Sentei à mesa para estudar um pouco para as provas, mas era impossível me concentrar. Os pensamentos se dividiam o tempo todo: a imagem do pau do meu irmão pulsando na minha boca, o pau do meu pai me abrindo pela primeira vez, a vontade de colocar outro DVD e me masturbar. Minha bocetinha ficava molhada só de pensar. Mal conseguia ler uma página sem que minha mão descesse entre as pernas.

Depois de tentar estudar por um tempo, desisti e fui para a cozinha preparar algo para comer. Estava de costas para a porta, mexendo na pia, quando senti alguém atrás de mim. Meu irmão tinha chegado. Ele me viu de mini saia, sem calcinha, a bunda quase à mostra, e parou. Eu não o vi ainda. Na hora, ele lembrou do que eu tinha falado antes de sair do quarto na noite anterior.

Ele se aproximou por trás, encostou o corpo no meu e sussurrou no meu ouvido, já com o pau duro dentro da calça pressionado bem no meio da minha bunda:

— Pelo visto você gosta mesmo da cena dos irmãos transando na cozinha… se arrumou igual ela e me esperou na cozinha.

— Já que gosta tanto, vou fazer o mesmo que o irmão fez com ela no filme — murmurou ele, a voz rouca de tesão.

Ao dizer isso, ele colocou o pau para fora, levantou minha saia e me penetrou de uma vez, enfiando o pau grosso na minha bocetinha molhada.
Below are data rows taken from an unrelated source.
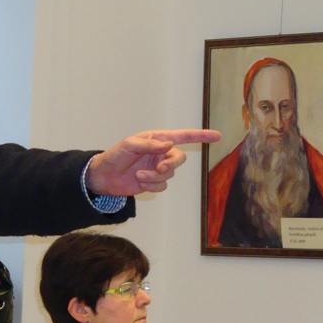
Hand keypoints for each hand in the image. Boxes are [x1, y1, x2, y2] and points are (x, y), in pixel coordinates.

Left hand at [85, 129, 220, 196]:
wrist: (105, 176)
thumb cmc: (115, 155)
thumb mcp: (130, 145)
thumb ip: (149, 145)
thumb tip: (168, 144)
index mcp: (157, 139)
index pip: (183, 136)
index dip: (200, 136)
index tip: (217, 136)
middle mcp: (161, 153)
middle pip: (180, 159)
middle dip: (170, 165)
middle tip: (159, 168)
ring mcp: (158, 168)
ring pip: (170, 174)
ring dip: (155, 177)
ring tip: (139, 175)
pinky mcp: (154, 182)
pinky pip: (162, 186)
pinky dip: (152, 185)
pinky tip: (140, 182)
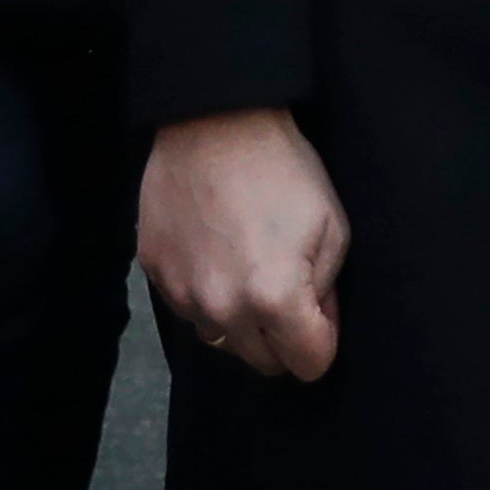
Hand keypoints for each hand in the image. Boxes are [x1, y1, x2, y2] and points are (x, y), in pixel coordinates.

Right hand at [139, 107, 348, 379]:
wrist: (215, 125)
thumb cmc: (285, 170)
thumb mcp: (333, 227)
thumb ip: (327, 291)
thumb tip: (314, 323)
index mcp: (274, 299)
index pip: (308, 364)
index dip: (323, 341)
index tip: (323, 313)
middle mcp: (222, 310)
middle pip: (262, 362)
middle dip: (283, 337)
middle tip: (291, 288)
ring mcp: (183, 296)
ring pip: (221, 339)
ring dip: (241, 319)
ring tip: (251, 265)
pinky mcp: (155, 276)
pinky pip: (189, 308)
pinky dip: (207, 294)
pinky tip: (218, 252)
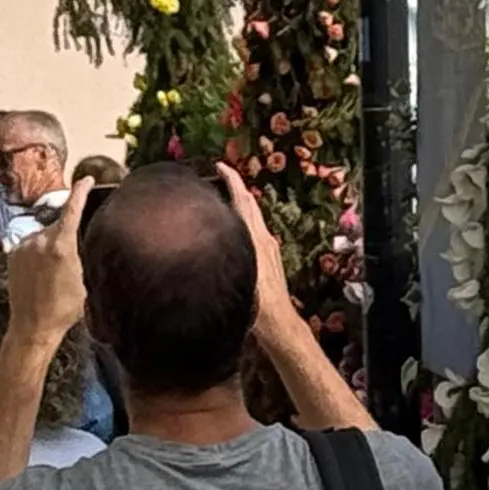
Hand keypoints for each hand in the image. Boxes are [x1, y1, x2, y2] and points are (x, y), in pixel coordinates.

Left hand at [6, 183, 86, 347]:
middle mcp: (40, 239)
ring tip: (53, 275)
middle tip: (69, 265)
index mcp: (61, 245)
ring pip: (43, 237)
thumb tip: (74, 244)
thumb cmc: (64, 308)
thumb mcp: (82, 280)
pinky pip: (31, 246)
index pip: (72, 209)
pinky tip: (40, 275)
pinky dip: (38, 254)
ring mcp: (24, 245)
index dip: (80, 192)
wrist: (33, 326)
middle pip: (58, 227)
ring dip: (50, 247)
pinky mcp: (13, 253)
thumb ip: (77, 255)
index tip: (85, 179)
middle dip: (65, 239)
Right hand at [215, 162, 291, 331]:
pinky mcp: (271, 260)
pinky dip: (244, 221)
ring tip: (223, 198)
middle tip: (219, 175)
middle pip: (250, 204)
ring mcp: (270, 248)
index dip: (232, 179)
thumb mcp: (239, 277)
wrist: (280, 325)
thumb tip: (208, 235)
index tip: (220, 164)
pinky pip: (255, 229)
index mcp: (255, 238)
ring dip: (240, 203)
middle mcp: (264, 238)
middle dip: (236, 187)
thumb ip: (227, 255)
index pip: (243, 199)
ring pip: (254, 217)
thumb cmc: (257, 305)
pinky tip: (236, 230)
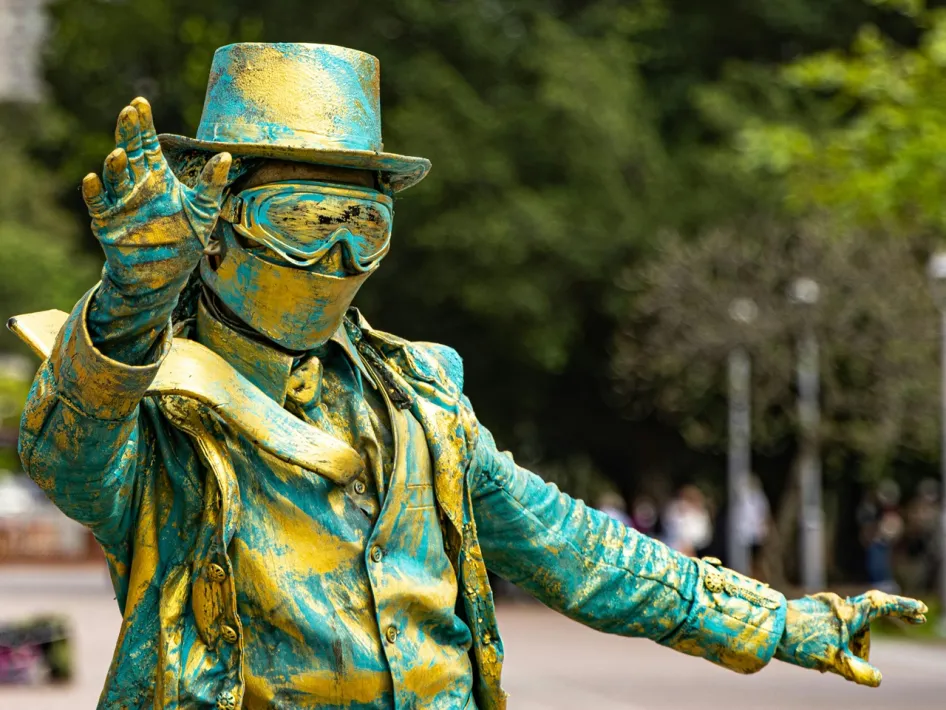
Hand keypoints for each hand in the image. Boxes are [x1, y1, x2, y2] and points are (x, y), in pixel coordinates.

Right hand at [81, 97, 230, 297]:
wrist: (165, 274)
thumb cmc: (185, 239)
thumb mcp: (203, 210)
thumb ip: (211, 183)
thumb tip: (226, 154)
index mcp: (157, 176)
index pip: (147, 143)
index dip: (143, 123)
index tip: (140, 102)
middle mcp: (136, 184)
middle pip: (129, 151)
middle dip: (128, 132)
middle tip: (129, 113)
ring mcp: (120, 201)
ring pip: (114, 176)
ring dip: (115, 164)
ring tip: (120, 152)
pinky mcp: (107, 221)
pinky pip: (97, 203)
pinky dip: (93, 192)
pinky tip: (92, 179)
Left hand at [775, 590, 926, 686]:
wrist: (767, 627)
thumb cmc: (801, 641)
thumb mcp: (835, 660)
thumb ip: (859, 671)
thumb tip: (877, 679)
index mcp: (849, 612)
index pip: (882, 606)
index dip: (903, 608)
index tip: (920, 611)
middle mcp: (838, 605)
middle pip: (864, 623)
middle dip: (865, 642)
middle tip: (859, 659)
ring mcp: (823, 607)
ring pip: (846, 628)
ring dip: (846, 646)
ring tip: (826, 663)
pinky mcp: (811, 611)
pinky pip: (831, 629)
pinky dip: (833, 642)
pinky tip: (818, 657)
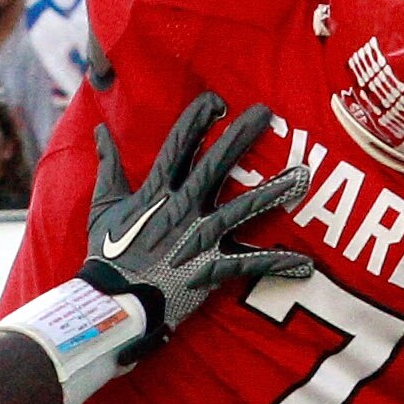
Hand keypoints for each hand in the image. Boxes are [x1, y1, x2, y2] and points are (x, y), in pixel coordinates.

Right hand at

Eu soltei um gemido abafado, me apoiando na pia enquanto ele começava a meter forte, exatamente como na cena.

Ele segurava meus quadris com firmeza, estocando fundo e rápido. Cada metida fazia meu corpo balançar contra a pia, os seios roçando no armário. Eu tentava abafar os gemidos, mordendo o lábio, mas era difícil. O pau dele entrava e saía molhado, o barulho molhado de pele contra pele enchendo a cozinha. Ele inclinou o corpo sobre o meu, uma mão descendo para esfregar meu clitóris enquanto metia.
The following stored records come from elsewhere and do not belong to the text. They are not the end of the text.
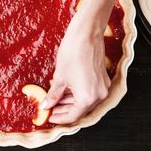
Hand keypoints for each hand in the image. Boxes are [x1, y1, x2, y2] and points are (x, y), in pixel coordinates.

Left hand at [43, 9, 110, 124]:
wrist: (86, 33)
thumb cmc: (74, 52)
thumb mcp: (60, 77)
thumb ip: (53, 95)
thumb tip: (46, 105)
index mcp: (88, 97)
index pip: (73, 116)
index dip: (59, 118)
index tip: (50, 117)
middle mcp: (99, 95)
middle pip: (81, 110)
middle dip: (65, 110)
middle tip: (51, 109)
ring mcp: (103, 86)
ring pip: (86, 102)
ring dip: (71, 102)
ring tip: (56, 100)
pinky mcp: (103, 79)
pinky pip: (91, 92)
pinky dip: (79, 94)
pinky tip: (66, 91)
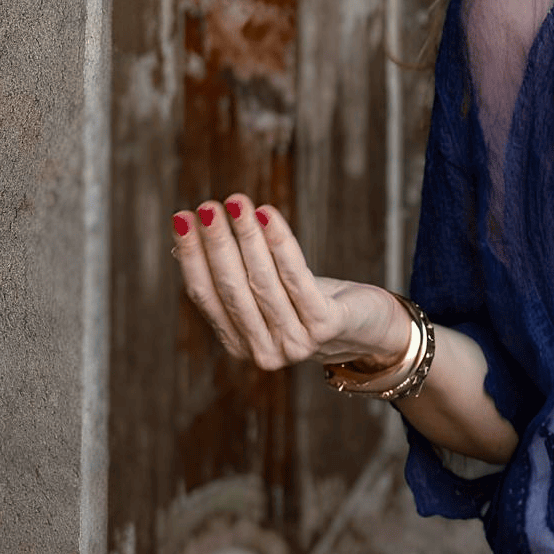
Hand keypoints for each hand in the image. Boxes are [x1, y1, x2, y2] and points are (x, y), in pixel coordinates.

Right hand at [171, 194, 407, 370]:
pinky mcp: (325, 325)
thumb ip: (232, 277)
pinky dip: (280, 243)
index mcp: (240, 344)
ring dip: (247, 237)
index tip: (181, 218)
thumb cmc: (313, 302)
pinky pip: (297, 277)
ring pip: (263, 281)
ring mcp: (295, 342)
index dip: (193, 256)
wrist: (371, 328)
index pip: (207, 296)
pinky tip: (269, 214)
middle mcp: (264, 351)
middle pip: (232, 289)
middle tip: (207, 207)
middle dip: (217, 244)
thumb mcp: (270, 291)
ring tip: (236, 202)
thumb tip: (184, 244)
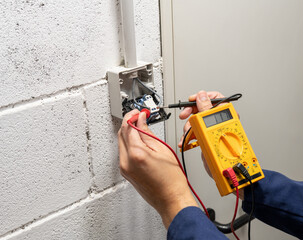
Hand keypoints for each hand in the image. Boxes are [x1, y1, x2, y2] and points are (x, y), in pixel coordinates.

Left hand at [118, 110, 197, 227]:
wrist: (171, 198)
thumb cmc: (172, 179)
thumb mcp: (162, 149)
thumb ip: (148, 132)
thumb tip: (141, 120)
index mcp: (136, 153)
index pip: (128, 127)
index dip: (133, 115)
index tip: (139, 112)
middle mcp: (126, 161)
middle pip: (121, 133)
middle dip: (129, 122)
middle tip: (140, 117)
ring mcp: (124, 168)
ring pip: (121, 142)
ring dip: (129, 132)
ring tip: (142, 128)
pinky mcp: (126, 172)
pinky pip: (124, 152)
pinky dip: (130, 143)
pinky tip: (140, 141)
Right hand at [178, 90, 243, 199]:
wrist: (225, 173)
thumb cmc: (226, 154)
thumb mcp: (212, 126)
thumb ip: (206, 109)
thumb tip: (202, 96)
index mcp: (226, 116)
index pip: (216, 98)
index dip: (202, 97)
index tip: (191, 100)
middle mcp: (220, 122)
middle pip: (202, 109)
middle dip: (191, 115)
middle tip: (184, 116)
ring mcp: (213, 131)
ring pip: (197, 122)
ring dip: (188, 128)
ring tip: (187, 135)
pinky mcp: (208, 139)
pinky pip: (196, 134)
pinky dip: (189, 137)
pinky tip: (185, 141)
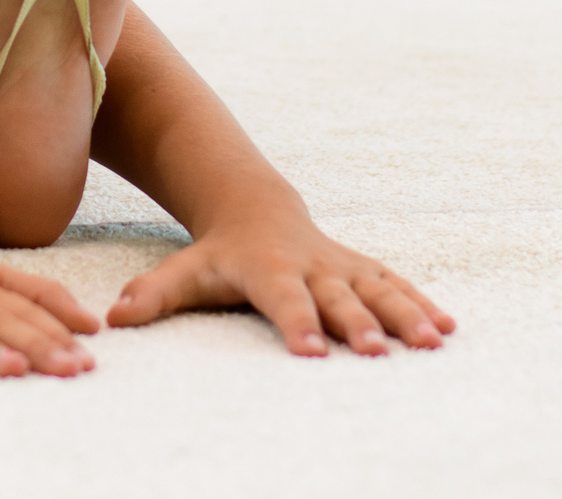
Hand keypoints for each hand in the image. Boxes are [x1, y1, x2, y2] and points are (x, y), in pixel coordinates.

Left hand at [107, 212, 453, 356]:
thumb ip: (155, 294)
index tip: (311, 352)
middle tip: (377, 354)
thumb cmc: (219, 253)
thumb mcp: (185, 269)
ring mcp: (341, 265)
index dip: (297, 323)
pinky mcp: (362, 267)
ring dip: (405, 314)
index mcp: (268, 267)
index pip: (282, 298)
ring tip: (432, 342)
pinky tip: (448, 327)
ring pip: (377, 288)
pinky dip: (423, 303)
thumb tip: (114, 318)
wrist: (254, 208)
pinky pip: (396, 283)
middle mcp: (311, 265)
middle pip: (337, 297)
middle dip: (359, 325)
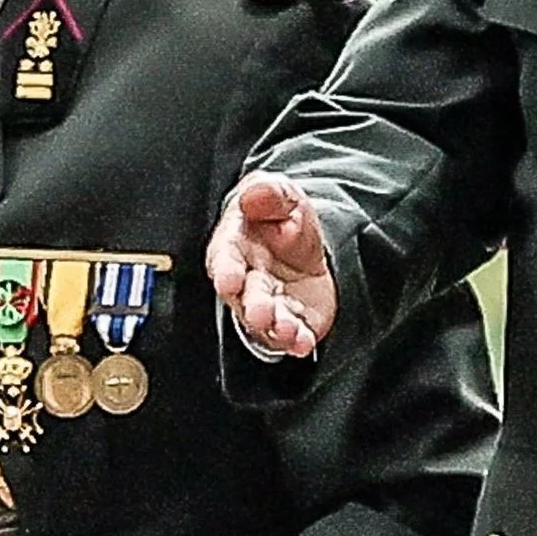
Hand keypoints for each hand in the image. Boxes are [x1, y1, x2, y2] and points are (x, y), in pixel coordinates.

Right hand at [206, 174, 337, 359]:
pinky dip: (296, 341)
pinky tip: (302, 342)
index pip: (225, 259)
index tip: (229, 278)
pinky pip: (291, 336)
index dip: (226, 270)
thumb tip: (253, 195)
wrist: (311, 242)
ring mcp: (269, 304)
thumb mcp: (280, 194)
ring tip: (285, 329)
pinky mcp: (292, 320)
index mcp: (235, 246)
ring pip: (265, 321)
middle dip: (252, 305)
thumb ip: (268, 192)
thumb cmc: (280, 219)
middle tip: (260, 312)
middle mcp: (248, 280)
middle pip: (245, 296)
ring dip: (274, 328)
— Assim, irmã… bem apertadinha… você tava esperando por isso, né? — sussurrou ele no meu ouvido, a voz rouca.

— Sim… me fode assim, irmão… bem forte como no filme… — respondi, gemendo baixinho, rebolando contra ele.
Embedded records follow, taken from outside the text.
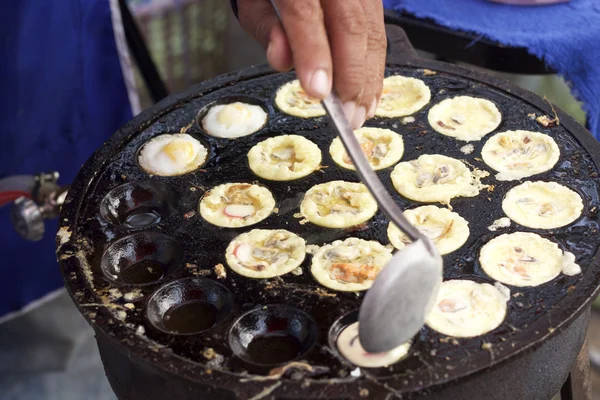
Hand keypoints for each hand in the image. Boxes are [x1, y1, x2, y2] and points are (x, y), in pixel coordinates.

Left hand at [237, 0, 385, 128]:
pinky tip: (370, 95)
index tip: (318, 93)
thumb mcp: (255, 3)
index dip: (314, 54)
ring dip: (368, 79)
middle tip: (346, 117)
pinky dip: (376, 68)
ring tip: (360, 113)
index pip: (306, 13)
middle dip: (351, 77)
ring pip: (372, 31)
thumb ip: (266, 28)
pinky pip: (379, 33)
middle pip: (350, 25)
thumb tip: (282, 60)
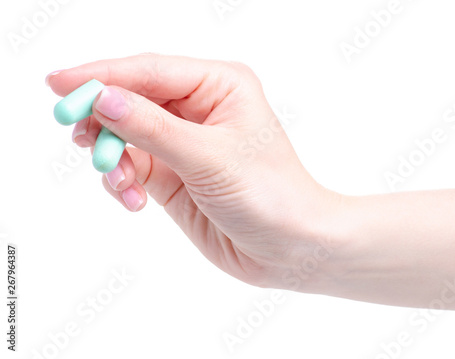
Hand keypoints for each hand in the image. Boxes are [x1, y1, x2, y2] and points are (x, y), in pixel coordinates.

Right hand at [47, 54, 341, 288]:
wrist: (289, 248)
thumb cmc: (269, 194)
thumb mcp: (208, 157)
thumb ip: (151, 128)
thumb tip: (100, 98)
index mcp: (218, 85)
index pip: (149, 71)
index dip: (102, 76)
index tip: (58, 84)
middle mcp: (199, 107)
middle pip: (131, 99)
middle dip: (103, 119)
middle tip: (78, 136)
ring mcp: (183, 141)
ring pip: (125, 134)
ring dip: (113, 156)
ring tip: (120, 180)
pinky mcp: (173, 174)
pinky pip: (131, 166)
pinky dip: (121, 180)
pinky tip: (132, 200)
Ele aumentou o ritmo, dando tapas leves na minha bunda.

— Você é uma putinha safada… querendo o pau do irmão na cozinha… goza pra mim.

Eu gozei primeiro, as pernas tremendo, apertando o pau dele com força enquanto um orgasmo intenso me atravessava. Ele continuou metendo mais algumas vezes e gozou forte, enchendo minha bocetinha de porra quente que escorreu pelas minhas coxas.

Ele me deu um beijo no pescoço antes de se afastar, deixando-me ofegante contra a pia.